Een van de meest onheilspellende economische ontwikkelingen van 2017 was de aankoop van supermarktketen Whole Foods door Amazon. We zagen het al een paar jaar aankomen en nu is het dan echt begonnen: techgiganten die hun enorme financiële reserves en macht op internet aanwenden om nieuwe markten te veroveren.
Als ze hierheen komen, staat Europa even machteloos als soldaten te paard tegen een Apache-helikopter. De Verenigde Staten hebben Amazon, Apple, Facebook, Google (eigenlijk: Alphabet) en Microsoft, China heeft Alibaba, Baidu en Tencent. Europa moet het doen met Skype (gekocht door Microsoft) en Spotify.
Zeker een land als Nederland rolt in feite de rode loper uit voor de buitenlandse mogendheden. Snelle netwerken, goede dekking en een bevolking die gretig gebruikmaakt van internetdiensten. Maar we surfen vooral naar de servers van Amerikaanse bedrijven.
Het lijkt ons weinig te deren. We geven onze aandacht en data zonder morren weg. Deze redacteur wilde niet wachten tot Google zijn slimme speaker uitbrengt in Nederland en haalde er een uit Duitsland. Bedrijven voelen wel nattigheid, maar kunnen zich niet ontworstelen aan oude denkpatronen. In Nederland is de grootste internetwinkel in handen van een supermarkt.
Niet alleen retailers en dienstverleners moeten zich zorgen maken. Ook delen van de Europese maakindustrie hebben ongedekte flanken. Philips moet het opnemen tegen Apple en Google in de persoonlijke gezondheidszorg. De auto-industrie dreigt een leverancier te worden van Uber – als Tesla of Tencent hen niet voor is.
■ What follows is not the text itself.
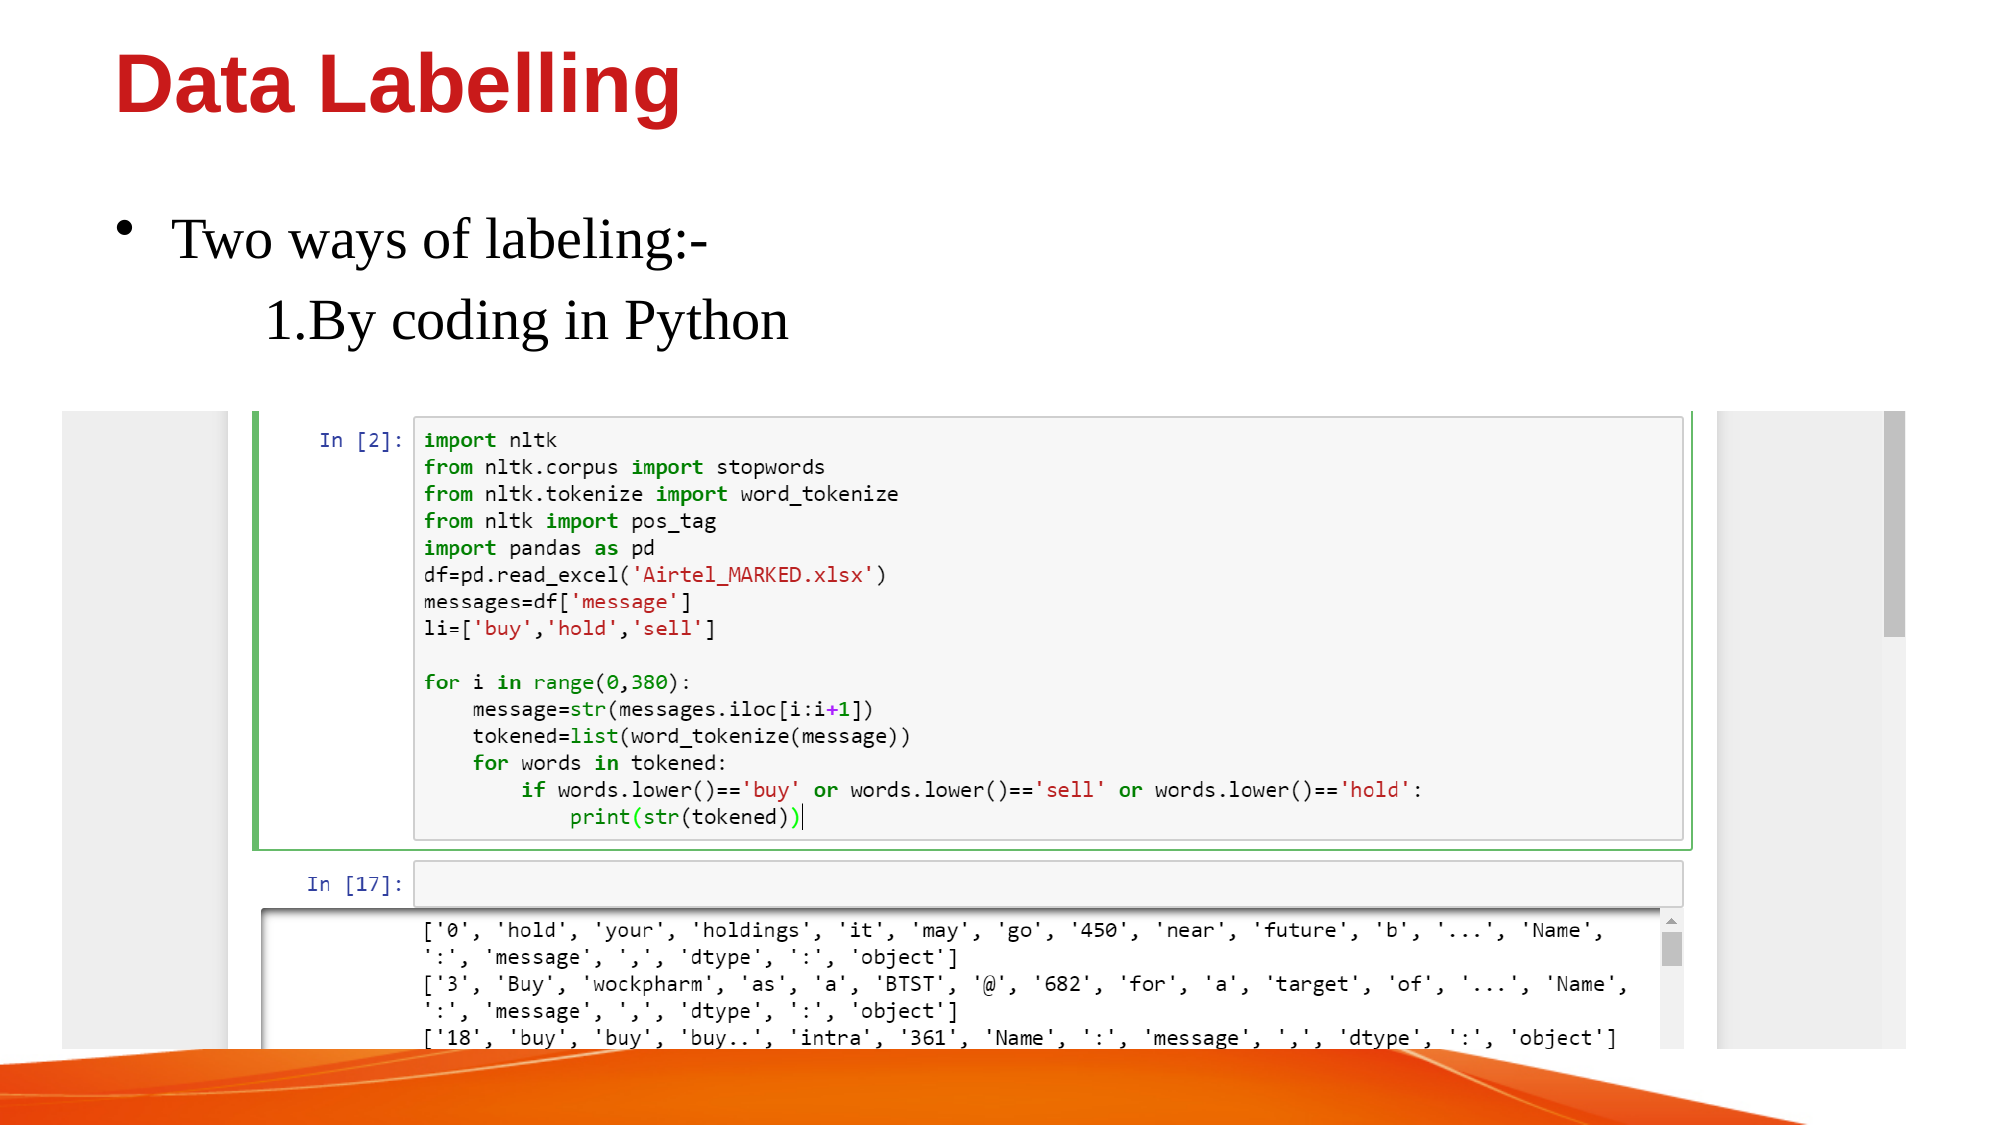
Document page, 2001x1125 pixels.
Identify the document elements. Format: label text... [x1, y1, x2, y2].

list Two ways of labeling:- 1.By coding in Python [99, 192, 984, 411]
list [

Amerikaanse en Chinese kunstmatige breinen staan te trappelen om het werk van Europese software-ingenieurs over te nemen.
Hoe heeft het zover kunnen komen? Economen geven doorgaans de gefragmenteerde Europese markt de schuld. Amerikaanse en Chinese ondernemers kunnen zonder al te veel moeite hun producten lanceren voor tientallen, zo niet honderden miljoenen mensen. In de verre van naadloze Europese interne markt is het veel moeilijker om een groot publiek te bereiken. Zelfs op internet, vraag maar aan Spotify.
Maar dat kan niet de enige verklaring zijn. Waarom zou Google niet geboren kunnen zijn in een land als Duitsland? De thuismarkt is groot genoeg en aan vernuft geen gebrek. Onderzoeken laten zien dat Duitsers net als de meeste Europeanen simpelweg minder geneigd zijn een bedrijf te beginnen. Onder de bedrijven die de startupfase doorkomen, zitten minder snelle groeiers – en alleen snelle groeiers maken kans een mondiale speler te worden.
Alléén inzetten op verdergaande Europese integratie helpt niet meer om de aanvallen af te slaan. Amerikaanse en Chinese bedrijven profiteren daar net zo veel van. Maar in combinatie met een eclectische strategie die de knelpunten in de Europese economie simultaan adresseert, kunnen we wel een vuist maken.
De huidige aanpak van de Europese Commissie schiet daarin tekort. Met Horizon 2020 probeert zij meer economische impact van research en ontwikkeling te organiseren vanuit de gedachte dat leiderschap in innovatie vanzelf leiderschap in industrieën creëert. Maar daarvoor is veel meer nodig. Het anti-industriële sentiment (‘we gaan leven van diensten’) dat heerste in de periode waarin de Amazons en Google’s hun rijken opbouwden, moet op zijn kop. Er moet een pan-Europees industrieel masterplan komen.
De ondernemerszin moet worden gestimuleerd. Startups moeten een speciale status krijgen, met bijvoorbeeld ontheffingen in het ontslagrecht. Faillissementen moeten soepeltjes worden afgehandeld en nieuwe pogingen niet in de weg staan. Talent moet hierheen worden gehaald. Hiaten in de kapitaalverschaffing moeten worden opgevuld. Brussel moet helpen markten te ontwikkelen. Regelgeving moet worden geharmoniseerd en vereenvoudigd.
Meer integratie en meer supranationale regie: het zijn politiek moeilijk verkoopbare maatregelen in tijden waarin nationalistische sentimenten oplaaien. Maar doen we het niet, dan kunnen we ons beter voorbereiden op een toekomst als openluchtmuseum.